I’m trying to stream JSON over a web connection, and I want to use JSONL (newline-delimited JSON). This seems straightforward - encode each record using json.dumps, and then write it, with a newline, to the output stream. And indeed, it seems to work fine. But checking the json module documentation, I couldn’t see anything that guaranteed the output of json.dumps wouldn’t contain a newline character.
I’m using all the defaults (notably, ensure_ascii=True, indent=None). I’m only serialising basic types (dictionaries, strings, integers and lists). Have I missed any edge cases, or am I safe?
There seem to be JSONL libraries on PyPI, but I’m trying to minimise my dependencies, so a stdlib solution would be preferable.
I believe you’re safe, but the docs could be clearer. It’s the optional indent= argument that controls this:
indent (int|str|None) – If a positive integer or string, JSON array elements and object members will be pretty-printed with that indent level. A positive integer indents that many spaces per level; a string (such as "\t") is used to indent each level. If zero, negative, or "" (the empty string), only newlines are inserted. If None (the default), the most compact representation is used.
By default, then, the “most compact” representation doesn’t contain semantically meaningless newlines.
It’s not absolutely guaranteed, but also, there’s no reason for it to use a newline anywhere (and any newlines that exist in strings are going to be escaped). It would be tricky to make the guarantee, on account of custom types, but…

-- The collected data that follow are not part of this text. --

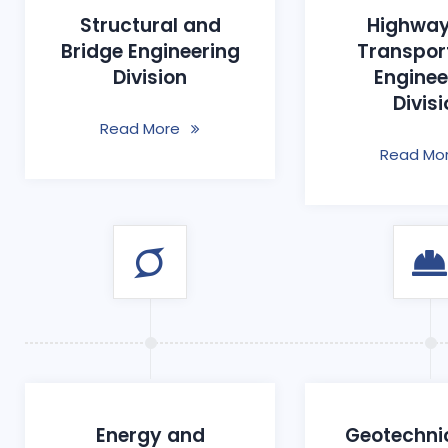
Structural and
Highway
Bridge Engineering
Transpor
Division
Enginee
Divis
Read More
Read Mo
Energy and
Geotechni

… absent custom types, it should be safe, yes. I have made similar assumptions about JSON output in the past.
I guess the question is: Are you concerned about the lack of guarantee in and of itself?
No, I was mostly worried that I’d missed something obvious.
Reading the docs carefully, I think that even custom types are safe - you can override default, but it returns “a JSON encodable version of the object” - i.e., it reduces the object to basic types, which as we’ve established, are safe.
So I think it’s safe, but as @tim.one says, the docs could be clearer.
And of course, it’s easy to get newlines in the output by changing other parameters from the default, so custom types (which require you to use a non-default value for default or cls) would be just another case of that limitation, anyway.